International Ministries

Relief from a fatal epidemic

September 16, 2007 Journal
Tweet

It started in the forest.

A man from the village Bena-monyi had been in the forest hunting. He came to an area where there were dead birds and mammals on the ground and he ate some. Two weeks later he developed severe abdominal pain and fever and was taken to a small mission hospital where he subsequently died. He was an important individual and many attended his funeral. All 27 persons who handled his corpse subsequently developed the same symptoms.


Caption: A child is taken to an isolation ward with Ebola

Those who fell ill wondered if evil spirits from the dead man had cast a spell on them. Some went to traditional healers seeking relief from the spirits; others visited church structures hoping to be purified. None of these efforts worked, and two weeks later all 27 were dead. Those who took care of the 27 then became ill and the virus spread from village to village. Some of the sick left their villages and traveled to larger towns seeking sophisticated care; others with the means took a bus into the city to visit better equipped medical facilities. Within two months an entire province was in the midst of a full fledged epidemic of unknown causes.

Because of the proximity of the area to previous outbreaks of hemorrhagic fever (also known as "Ebola") 10 to 12 years ago, some wondered if this was Ebola or Marburg. Others postulated typhoid or dysentery since those who died had symptoms of severe diarrhea and dehydration. The government called for help, and our health team was one of the first to respond; sending a plane and supplies into this very isolated area of Congo, nearly six hundred miles from home. We were alarmed at the number of deaths in rural clinics and hospitals, the numbers exceeding what had been reported. When the samples we had brought back and sent to the US Centers for Disease Control and Prevention tested positive for Ebola, we knew this would only get worse.
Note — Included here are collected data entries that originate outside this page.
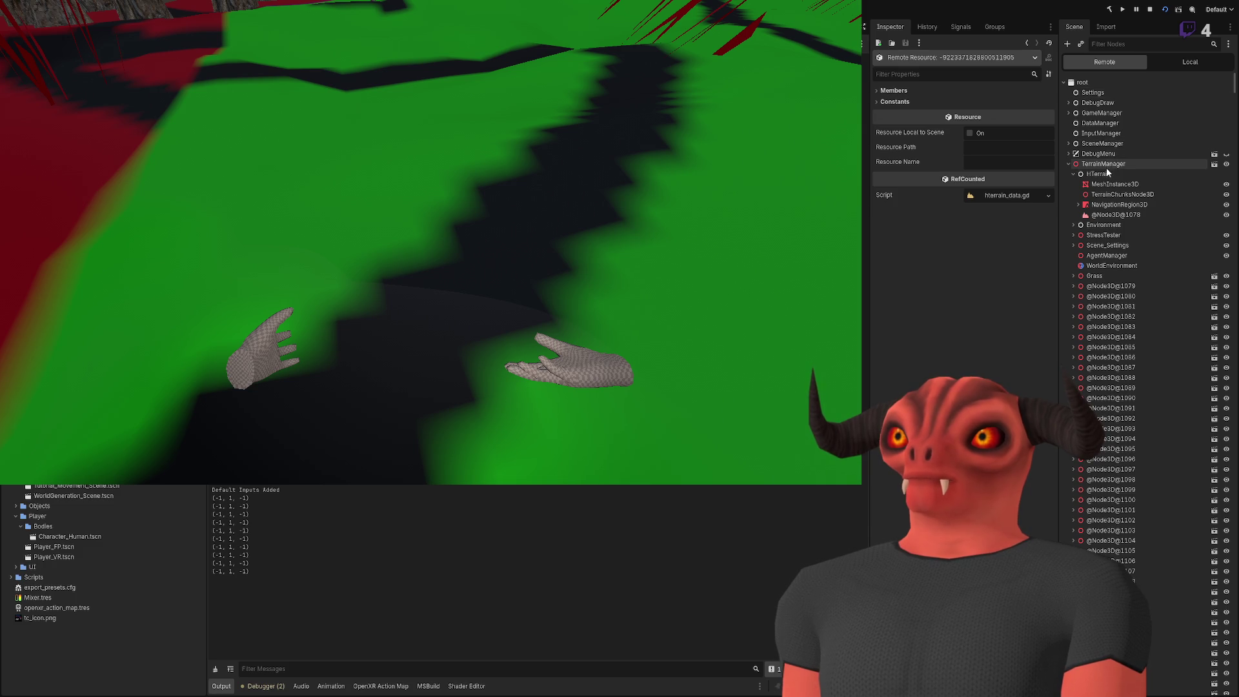
left_click(1120, 220)
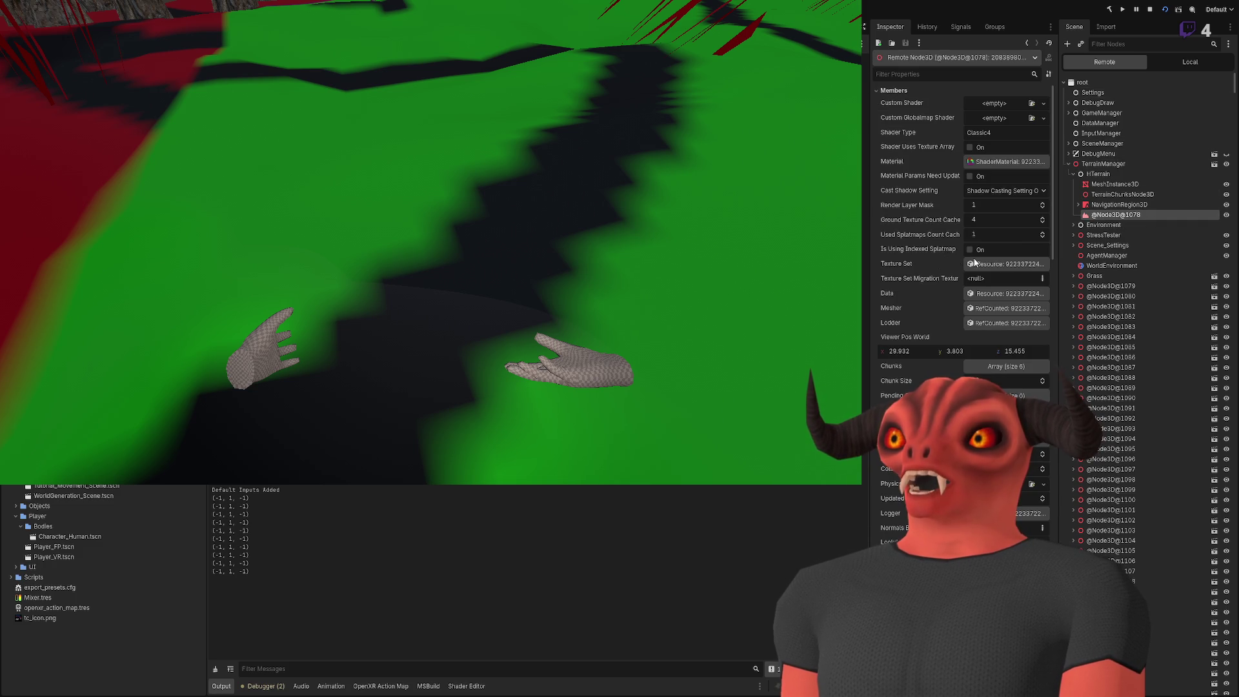
left_click(1001, 263)
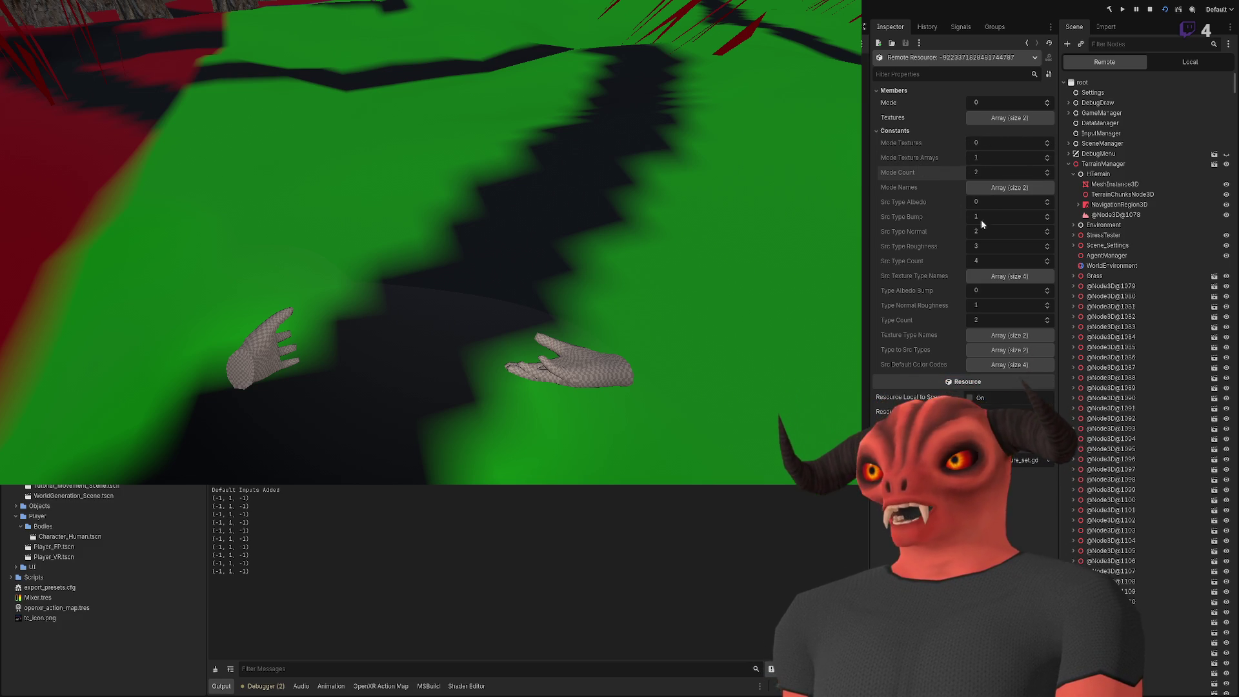
left_click(1009, 276)
left_click(1009, 276)
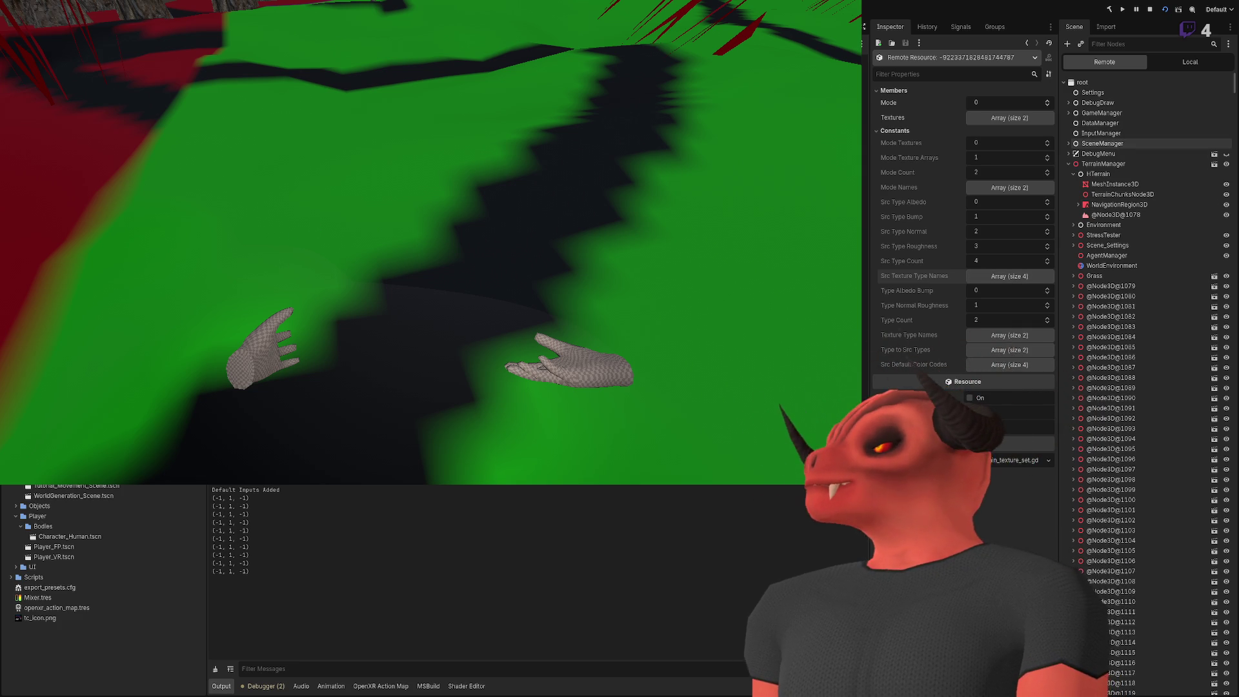
left_click(1092, 217)
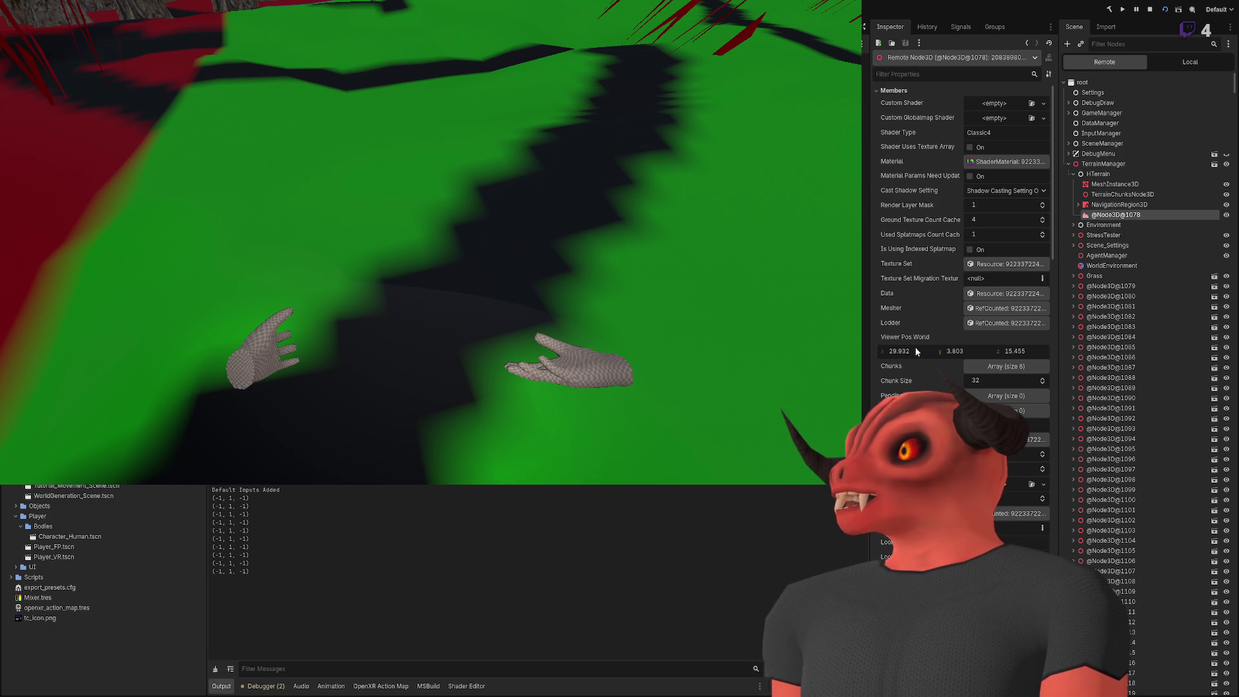
Step: In the live ShaderMaterial, set R and G ground UV scale to 1.0 and enable tile reduction
left_click(1010, 161)
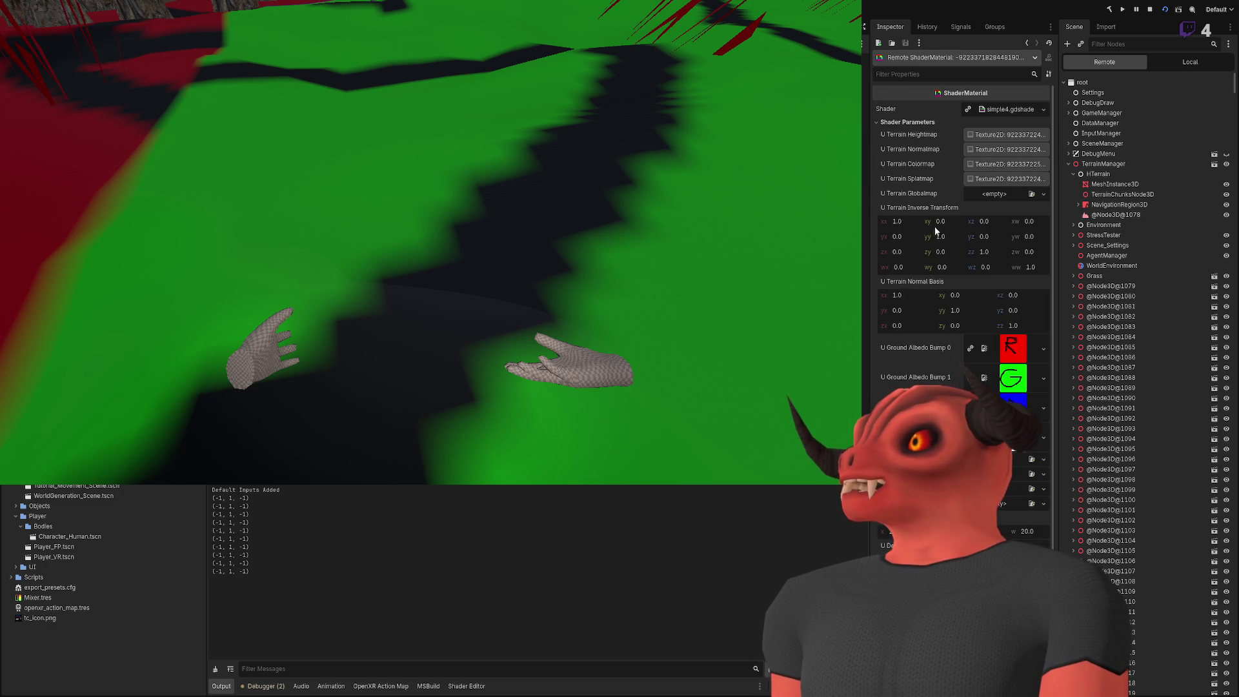
scroll(939, 219, "down", 3)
Caption: Preparing to walk into town with members of CDC Atlanta after landing in Luebo

I flew back to the epicenter, ground zero, a week later, this time with a team from the CDC in Atlanta well-equipped with the latest protective gear and ultra-filter masks. Things have escalated since last week, but the Congolese doctors and nurses on the ground are now using the gloves, masks, and gowns we had dropped off a week earlier. A nurse who had been exposed just before our last trip subsequently came down with characteristic symptoms and was dying; as was a 13-year old boy in the bed next to her who had cared for his dying father; and was now too dying. The number of tabulated deaths is close to 200, but those are only people who died in hospitals or clinics and were counted. We have no ideas how many more remained at home or died in the forest where large numbers have fled hoping to avoid this fatal virus.

“What is the cause of this disease which is bringing so much death upon us” we were asked by people in the town of Mweka, which recorded some of the first cases; “an evil spirit, a contaminant in the water; a germ from deep in the forest?” The microbial agent or virus may have come from afar, but the behavior or misjudgment that brought the disease to humans is close to home.

That village hunter knew he was not supposed to eat dead animals, but he was hungry; and the consequences of that single act are wreaking havoc in our midst today.

Whose fault is this epidemic? The fault lies with all of us: the hunter who ate what he should not have, the family who washed a dead body and did not wash themselves, a system that allows health clinics and hospitals to operate without gloves, running water or soap, and a response that was initially misguided and late.

Who pays the price?...we all do and in many forms: the economic cost, the risks to those who travel into the hot zone, the anxiety, the anguish, and the most extracting price, life itself. The comfort I take home, as I return to Kinshasa on this second flight from the epicenter, is that one greater than us has paid the ultimate price which will not only wipe away the ravages of diseases such as Ebola, but the ravages and consequences of personal sin; especially my own.. It is faith alone that purifies.